Рихард I и III
Рихард I и III
Сонный немецкий городок Байройт – единственное место на земле, где XIX век длится вечно. В 1876 году Вагнер царил здесь на открытии собственного оперного театра и премьере всех четырех частей “Кольца нибелунга”. Императоры Германии и Бразилии, короли Баварии и Вюртемберга и минимум десяток великих герцогов, кронпринцев и князей почтили присутствием это мероприятие. Вместе с ними прибыли ведущие композиторы разных стран – Лист, Чайковский, Григ, Гуно, а также журналисты со всего света. Первополосные статьи о событии публиковались в New York Times три дня подряд. Чайковский, вовсе не поклонник Вагнера, был покорен картиной появления маленького композитора, почти карлика – тот ехал в карете сразу вслед за немецким кайзером, не как слуга, но как равный властителям мира.
Байрейтская иллюзия всемогущества воссоздается каждое лето во время ежегодного Вагнеровского фестиваля. Кафе заполнены людьми, спорящими о нюансах сюжета “Кольца”, лицо Вагнера смотрит с витрин, ноты кипами лежат на столах возле книжных магазинов. В течение нескольких недель июля и августа Вагнер – центр вселенной.

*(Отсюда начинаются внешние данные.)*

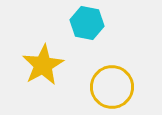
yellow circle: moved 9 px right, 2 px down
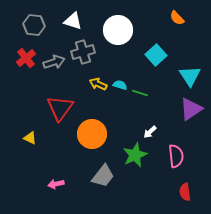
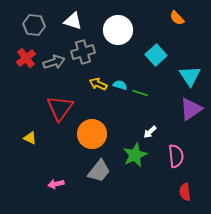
gray trapezoid: moved 4 px left, 5 px up
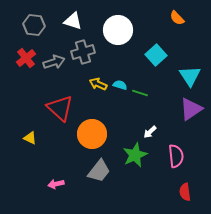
red triangle: rotated 24 degrees counterclockwise
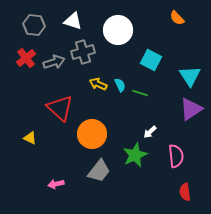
cyan square: moved 5 px left, 5 px down; rotated 20 degrees counterclockwise
cyan semicircle: rotated 48 degrees clockwise
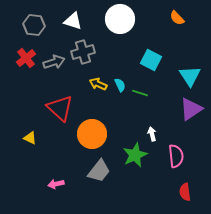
white circle: moved 2 px right, 11 px up
white arrow: moved 2 px right, 2 px down; rotated 120 degrees clockwise
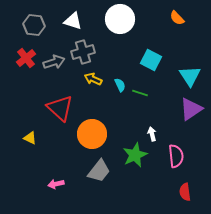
yellow arrow: moved 5 px left, 5 px up
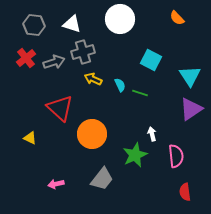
white triangle: moved 1 px left, 3 px down
gray trapezoid: moved 3 px right, 8 px down
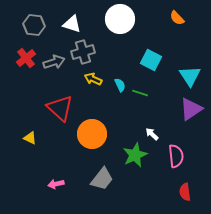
white arrow: rotated 32 degrees counterclockwise
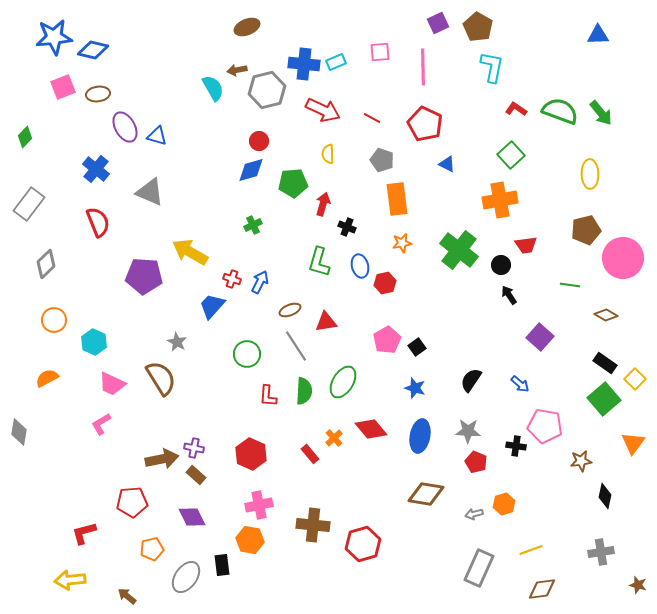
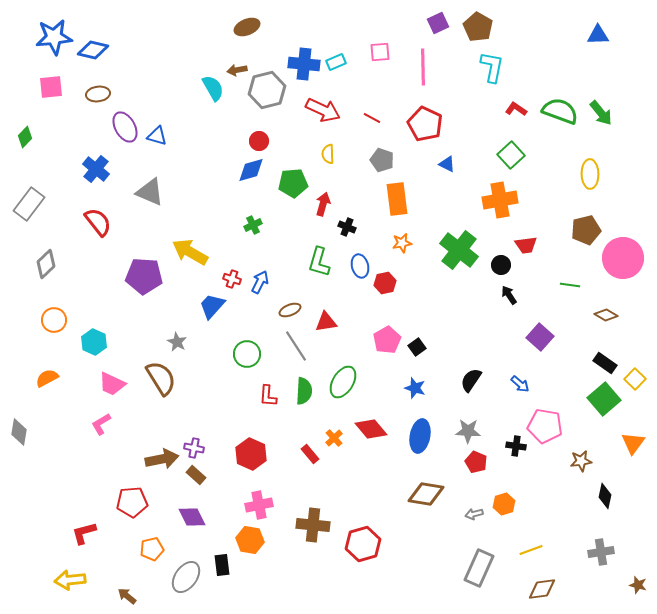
pink square at (63, 87): moved 12 px left; rotated 15 degrees clockwise
red semicircle at (98, 222): rotated 16 degrees counterclockwise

Вплоть до изобретения кинематографа не случалось более увлекательного массового развлечения, чем вагнеровские оперы. “Тристан и Изольда”, “Нюрнбергские мейстерзингеры”, тетралогия “Кольцо нибелунга” были работами умопомрачительной глубины и размаха, они возвышались над всеми художественными достижениями своего времени. Несмотря на архаические атрибуты – мечи, кольца, волшебство, – “Кольцо” воссоздавало воображаемый мир с той же психологической достоверностью, какую можно было найти в романах Льва Толстого или Генри Джеймса. В конце концов, “Кольцо” – история высокомерия и заслуженного наказания: верховный бог Вотан теряет власть и впадает в “чувство бессилия”. Он напоминает главу большой буржуазной семьи, разоренного теми силами обновления, которые он сам и привел в движение.
Еще сильнее изобилует подтекстами последняя драма Вагнера “Парсифаль”, впервые прозвучавшая в Байройте летом 1882 года. Сюжет был несовременным, каким-то детским: “чистый простец” Парсифаль сражается с волшебником Клингзором, отбирает у него священное копье, пронзившее тело Христа, и с его помощью излечивает угасающих рыцарей Святого Грааля. Но мистический антураж оперы соответствовал стремлениям слушателей конца XIX века, а политический подтекст – вагнеровские больные рыцари могли быть восприняты как аллегория нездорового Запада – разогревал фантазии крайне правых. Сама же музыка была дверью в потусторонний мир. Она кристаллизуется из воздуха в невесомых формах, превращается в скалы и снова тает. “Здесь время становится пространством”, – говорит мудрый рыцарь Гурнеманц, показывая Парсифалю дорогу к замку Грааля, и над оркестром гипнотически звучит колокол.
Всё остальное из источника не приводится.